The renewed hope that shared decision making might finally fulfill its promise and lower costs (see our April cover story http://tinyurl.com/Burns-shared) just hit some static. Patients who participate in their medical decisions spend more time in the hospital (0.26 of a day) and raise the cost of their stay by an average of $865, according to a study in JAMA Internal Medicine.
Researchers at the University of Chicago surveyed about 21,750 patients at the university’s medical center between July 1, 2003 and August 31, 2011. Ninety-six percent of the patients wanted more information about their treatment, while about 29 percent expressed a strong preference for shared decision making.
The authors say, “This contrasts with the expectation that patient participation in care decisions might decrease costs and suggests that it is important to evaluate efforts to increase patient engagement in decision making with respect to their effects on outcomes and costs.”
The study, “Association of Patient Preferences for Participation in Decision Making With Length of Stay and Costs Among Hospitalized Patients,” extrapolates the costs.
The authors say that “when multiplied by the approximately 35 million annual hospitalizations in the United States, the 28.9 percent of patients who somewhat or definitely disagreed with delegating decisions to their physician would represent about 10 million hospitalizations, for which an additional 0.26 day and $865 per hospitalization would total 2.6 million hospital days and about $8.7 billion in costs.”
Another red flag: The authors say that older patients, people with government sponsored insurance, and African Americans are less inclined to participate in care decisions.

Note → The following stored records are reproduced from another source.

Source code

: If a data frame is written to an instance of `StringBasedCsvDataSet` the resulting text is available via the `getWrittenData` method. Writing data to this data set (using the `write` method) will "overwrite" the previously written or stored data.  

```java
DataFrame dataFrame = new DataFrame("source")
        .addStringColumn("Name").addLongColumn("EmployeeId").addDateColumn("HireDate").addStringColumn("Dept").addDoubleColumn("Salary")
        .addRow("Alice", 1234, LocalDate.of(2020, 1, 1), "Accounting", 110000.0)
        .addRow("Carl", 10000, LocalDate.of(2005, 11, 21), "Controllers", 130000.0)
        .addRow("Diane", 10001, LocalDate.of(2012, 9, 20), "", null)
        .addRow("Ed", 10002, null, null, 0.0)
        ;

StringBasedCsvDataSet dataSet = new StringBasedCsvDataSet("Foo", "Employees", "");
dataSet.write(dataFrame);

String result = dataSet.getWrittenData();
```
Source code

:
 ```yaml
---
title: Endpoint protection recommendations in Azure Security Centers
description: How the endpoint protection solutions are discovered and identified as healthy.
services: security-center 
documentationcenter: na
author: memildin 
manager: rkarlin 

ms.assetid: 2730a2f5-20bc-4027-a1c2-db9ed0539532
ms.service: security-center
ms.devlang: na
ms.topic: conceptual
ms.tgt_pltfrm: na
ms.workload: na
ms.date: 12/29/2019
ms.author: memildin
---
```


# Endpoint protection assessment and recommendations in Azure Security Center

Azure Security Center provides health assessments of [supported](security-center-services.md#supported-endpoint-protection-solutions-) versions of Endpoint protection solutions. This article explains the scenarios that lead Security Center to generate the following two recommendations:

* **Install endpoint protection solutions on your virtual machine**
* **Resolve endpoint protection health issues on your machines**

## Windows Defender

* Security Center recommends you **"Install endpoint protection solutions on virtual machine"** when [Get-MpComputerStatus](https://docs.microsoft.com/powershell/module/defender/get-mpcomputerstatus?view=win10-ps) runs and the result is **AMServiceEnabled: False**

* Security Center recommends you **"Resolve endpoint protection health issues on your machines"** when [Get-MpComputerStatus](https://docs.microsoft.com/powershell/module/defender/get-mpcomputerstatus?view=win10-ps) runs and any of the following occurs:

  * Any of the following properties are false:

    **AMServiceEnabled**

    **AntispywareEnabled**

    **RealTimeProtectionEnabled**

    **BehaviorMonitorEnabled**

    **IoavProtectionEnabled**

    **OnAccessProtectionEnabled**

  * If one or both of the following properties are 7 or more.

“This could cause efforts to make physicians more responsive to medical decision preferences to increase health disparities by having little effect on utilization for these less empowered groups while increasing utilization among more empowered groups, who are already more likely to receive medical care.”
One of the study’s authors, David Meltzer, MD, says, “Patients who want to be more involved do not have lower costs. Patients, as consumers, may value elements of care that the heath care system might not.”